0

We have an ElasticSearch instance on Linux in the Azure cloud. We are trying to programmatically obtain a flat file or dump (the format is negotiable) of one of our ElasticSearch indexes once every 24 hours at a specified time, which would then be delivered to a customer, who does not have ElasticSearch. The file would be about 15GB in size, and include approximately 7 million documents.

We are thinking we need to start with a query on our ElasticSearch instance which would actually get the data, however, through my perusal of the documentation, I don’t see such a query to accomplish this.

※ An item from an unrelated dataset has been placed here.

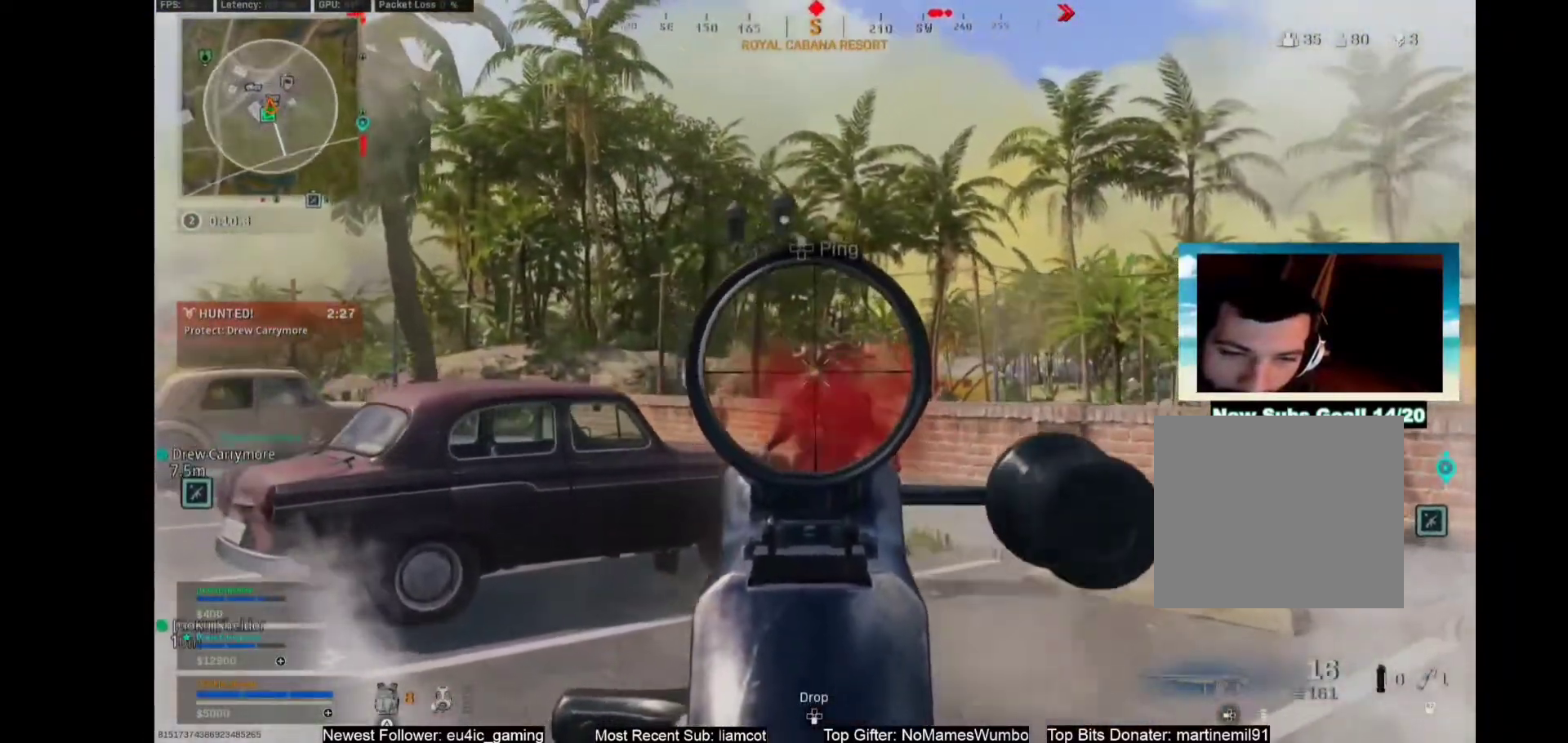
{"buttons": ["L1", "R1"], "left_stick": "left", "right_stick": "center", "events": []}
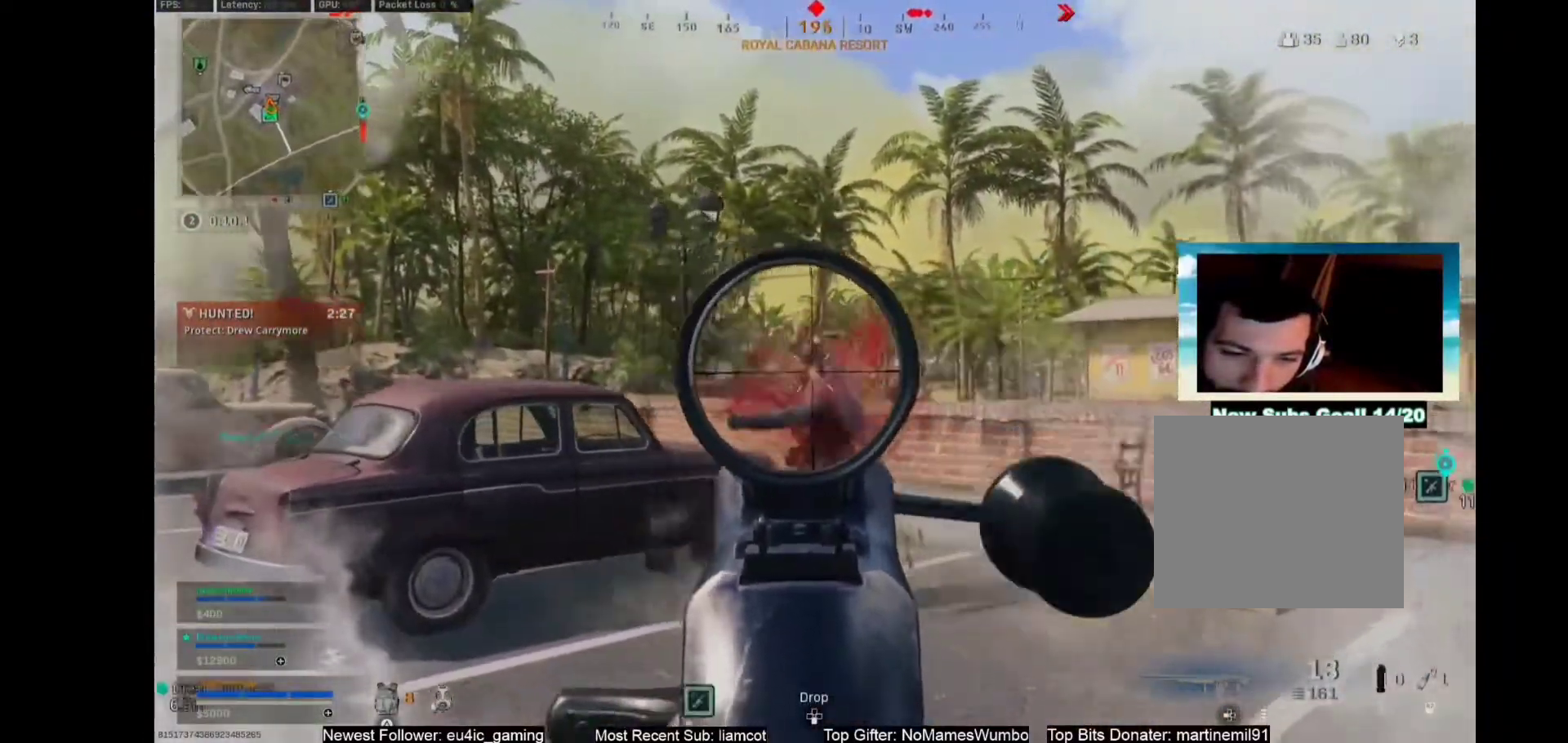
{"buttons": ["L1", "R1"], "left_stick": "left", "right_stick": "center", "events": []}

Is anyone aware of such a query, or methodology to achieve this? In addition to the query, the large size of the file is of concern, and would need to be considered for the correct solution to be achieved.

EDIT: I've added some additional relevant information that was not obvious in the first post that may make the answers differ slightly.

Stpete111
  • 3,109
  • 4
  • 34
  • 74
  • 1
    This answer may help: https://stackoverflow.com/a/34922623/4604579 (elasticdump). There is also another tool called es2csv which you can see here: https://stackoverflow.com/a/51982535/4604579 – Val Jan 08 '19 at 16:57

1 Answers1

1

One of the possibility apart from what Val mentioned is to use snapshot functionality.

A snapshot is a backup taken from a running Elasticsearch cluster. You can take a snapshot of individual indices or of the entire cluster and store it in a repository on a shared filesystem, and there are plugins that support remote repositories on S3, HDFS, Azure, Google Cloud Storage and others.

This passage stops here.